A typical training day in which a lifter is training to failure may start with a few sets of high repetitions with lighter weights. As the workout progresses, the lifter will often do fewer repetitions at higher weights until he or she is lifting his or her maximum weight. This workout is called a pyramid workout, and it can be done without training to failure. A lifter who is training to failure, however, will continue to lift the maximum weight until the muscles can no longer support the weight at all, whereas a lifter who is not participating in failure training may stop after only one or two repetitions of the max weight.

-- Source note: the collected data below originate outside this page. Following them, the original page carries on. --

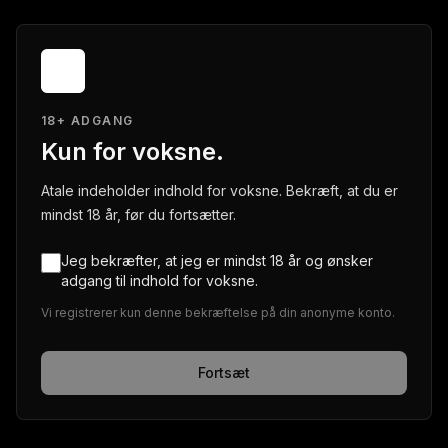
18+ ADGANG
Kun for voksne.
Atale indeholder indhold for voksne. Bekræft, at du er
mindst 18 år, før du fortsætter.
Jeg bekræfter, at jeg er mindst 18 år og ønsker
adgang til indhold for voksne.
Vi registrerer kun denne bekræftelse på din anonyme konto.
Fortsæt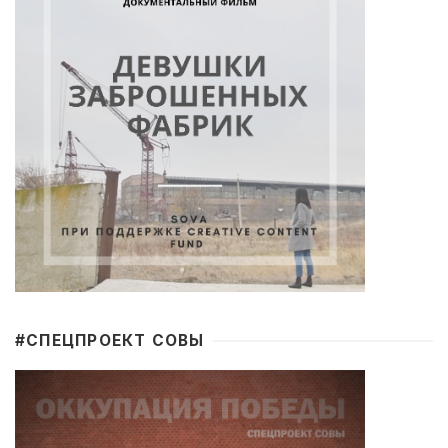
#CПЕЦПРОЕКТ СОВЫ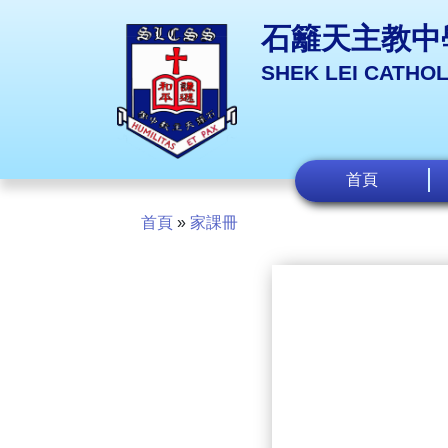
石籬天主教中
SHEK LEI CATHO
首頁
首頁
»
家課冊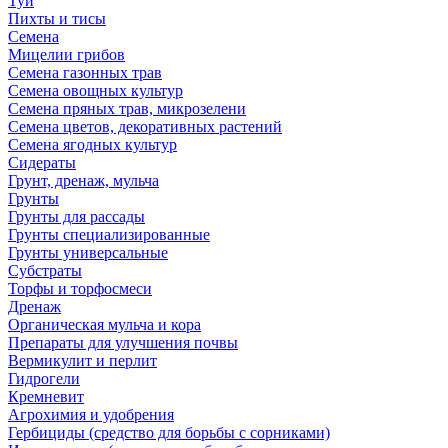
Туи
Пихты и тисы
Семена
Мицелии грибов
Семена газонных трав
Семена овощных культур
Семена пряных трав, микрозелени
Семена цветов, декоративных растений
Семена ягодных культур
Сидераты
Грунт, дренаж, мульча
Грунты
Грунты для рассады
Грунты специализированные
Грунты универсальные
Субстраты
Торфы и торфосмеси
Дренаж
Органическая мульча и кора
Препараты для улучшения почвы
Вермикулит и перлит
Гидрогели
Кремневит
Агрохимия и удобрения
Гербициды (средство для борьбы с сорниками)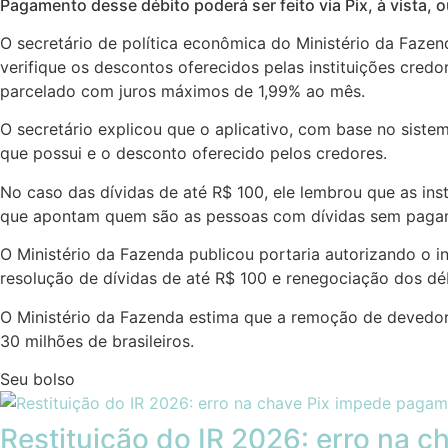
Pagamento desse débito poderá ser feito via Pix, à vista
O secretário de política econômica do Ministério da Fazend
verifique os descontos oferecidos pelas instituições credo
parcelado com juros máximos de 1,99% ao mês.
O secretário explicou que o aplicativo, com base no sistem
que possui e o desconto oferecido pelos credores.
No caso das dívidas de até R$ 100, ele lembrou que as ins
que apontam quem são as pessoas com dívidas sem pagamen
O Ministério da Fazenda publicou portaria autorizando o i
resolução de dívidas de até R$ 100 e renegociação dos dé
O Ministério da Fazenda estima que a remoção de devedores
30 milhões de brasileiros.
Seu bolso
Restituição do IR 2026: erro na 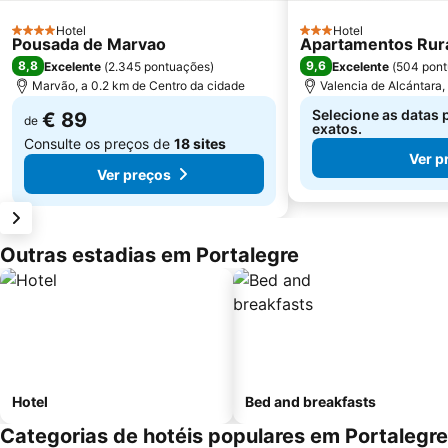
Hotel
Hotel
4 Estrelas
3 Estrelas
Pousada de Marvao
Apartamentos Rura
8,8
9,6
Excelente
(
2.345 pontuações
)
Excelente
(
504 pon
Marvão, a 0.2 km de Centro da cidade
Valencia de Alcántara,
Selecione as datas 
€ 89
de
exatos.
Consulte os preços de
18 sites
Ver p
Ver preços
Outras estadias em Portalegre
Hotel
Bed and breakfasts
Categorias de hotéis populares em Portalegre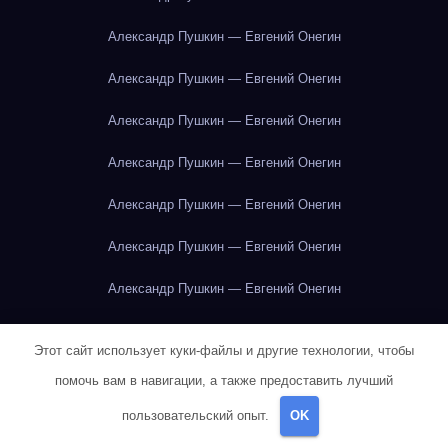
Александр Пушкин — Евгений Онегин
Александр Пушкин — Евгений Онегин
Александр Пушкин — Евгений Онегин
Александр Пушкин — Евгений Онегин
Александр Пушкин — Евгений Онегин
Александр Пушкин — Евгений Онегин
Александр Пушкин — Евгений Онегин
Александр Пушкин — Евгений Онегин
Этот сайт использует куки-файлы и другие технологии, чтобы
Александр Пушкин — Евгений Онегин
помочь вам в навигации, а также предоставить лучший
Александр Пушкин — Евгений Онегин
пользовательский опыт.
OK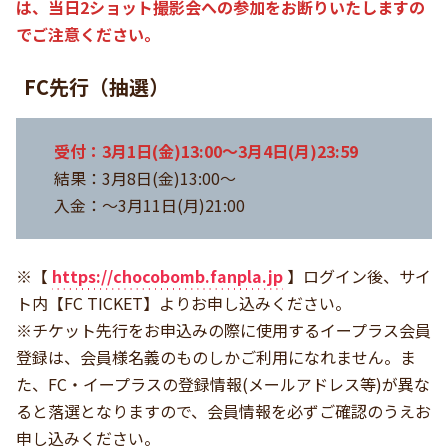
は、当日2ショット撮影会への参加をお断りいたしますの
でご注意ください。
FC先行（抽選）
受付：3月1日(金)13:00～3月4日(月)23:59
結果：3月8日(金)13:00～
入金：～3月11日(月)21:00
※【
https://chocobomb.fanpla.jp
】ログイン後、サイ
ト内【FC TICKET】よりお申し込みください。
※チケット先行をお申込みの際に使用するイープラス会員
登録は、会員様名義のものしかご利用になれません。ま
た、FC・イープラスの登録情報(メールアドレス等)が異な
ると落選となりますので、会員情報を必ずご確認のうえお
申し込みください。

Training to failure does not necessarily have to be done in conjunction with a pyramid workout. A lifter can do many repetitions at a lower weight and still train to failure, though it may take longer to do so. Many lifters believe this is a more beneficial way to train to failure, as the muscles get more of a workout and blood flow is stimulated to the muscles more thoroughly and for a prolonged period of time. Other lifters may train to failure simply by using the maximum weight for as many repetitions as possible. A lifter can continue to train after failure has been achieved by lowering the amount of weight lifted or by changing positions, though this increases the likelihood of injury.
Overtraining is very possible when training to failure. Overtraining occurs when the muscles of the body do not have sufficient time to recover after a workout, which can in turn lead to a plateau in one's training. It can also be counterproductive, leading to muscle or fitness loss. Extra time may be necessary after a failure training workout to allow the muscles to recover sufficiently.